Task prompt:
Reproduce the text of each item below line for line, without changing a word, and leave out the pictures.

Source records:
- Opening Delimiter -

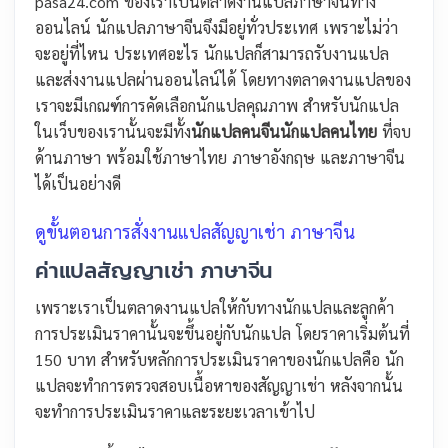
pasa24.com ของเราเป็นตลาดงานแปลภาษาจีนทาง
ออนไลน์ นักแปลภาษาจีนจึงมีอยู่ทั่วประเทศ เพราะไม่ว่า
จะอยู่ที่ไหน ประเทศอะไร นักแปลก็สามารถรับงานแปล
และส่งงานแปลผ่านออนไลน์ได้ โดยทางตลาดงานแปลของ
เราจะมีเกณฑ์การคัดเลือกนักแปลคุณภาพ สำหรับนักแปล
ในเว็บของเรานั้นจะมีทั้ง
นักแปลคนจีน
นักแปลคนไทย
ที่จบ
ด้านภาษา พร้อมใช้ภาษาไทย ภาษาอังกฤษ และภาษาจีน
ได้เป็นอย่างดี
ดูขั้นตอนการสั่งงานแปลสัญญาเช่า ภาษาจีน
ค่าแปลสัญญาเช่า ภาษาจีน
เพราะเราเป็นตลาดงานแปลให้กับทางนักแปลและลูกค้า
การประเมินราคานั้นจะขึ้นอยู่กับนักแปล โดยราคาเริ่มต้นที่
150 บาท สำหรับหลักการประเมินราคาของนักแปลคือ นัก
แปลจะทำการตรวจสอบเนื้อหาของสัญญาเช่า หลังจากนั้น
จะทำการประเมินราคาและระยะเวลาเข้าไป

- Closing Delimiter -

Result for this task:
pasa24.com ของเราเป็นตลาดงานแปลภาษาจีนทาง
ออนไลน์ นักแปลภาษาจีนจึงมีอยู่ทั่วประเทศ เพราะไม่ว่า
จะอยู่ที่ไหน ประเทศอะไร นักแปลก็สามารถรับงานแปล
และส่งงานแปลผ่านออนไลน์ได้ โดยทางตลาดงานแปลของ
เราจะมีเกณฑ์การคัดเลือกนักแปลคุณภาพ สำหรับนักแปล
ในเว็บของเรานั้นจะมีทั้ง
นักแปลคนจีน
นักแปลคนไทย
ที่จบ
ด้านภาษา พร้อมใช้ภาษาไทย ภาษาอังกฤษ และภาษาจีน
ได้เป็นอย่างดี
ดูขั้นตอนการสั่งงานแปลสัญญาเช่า ภาษาจีน
ค่าแปลสัญญาเช่า ภาษาจีน
เพราะเราเป็นตลาดงานแปลให้กับทางนักแปลและลูกค้า
การประเมินราคานั้นจะขึ้นอยู่กับนักแปล โดยราคาเริ่มต้นที่
150 บาท สำหรับหลักการประเมินราคาของนักแปลคือ นัก
แปลจะทำการตรวจสอบเนื้อหาของสัญญาเช่า หลังจากนั้น
จะทำการประเมินราคาและระยะเวลาเข้าไป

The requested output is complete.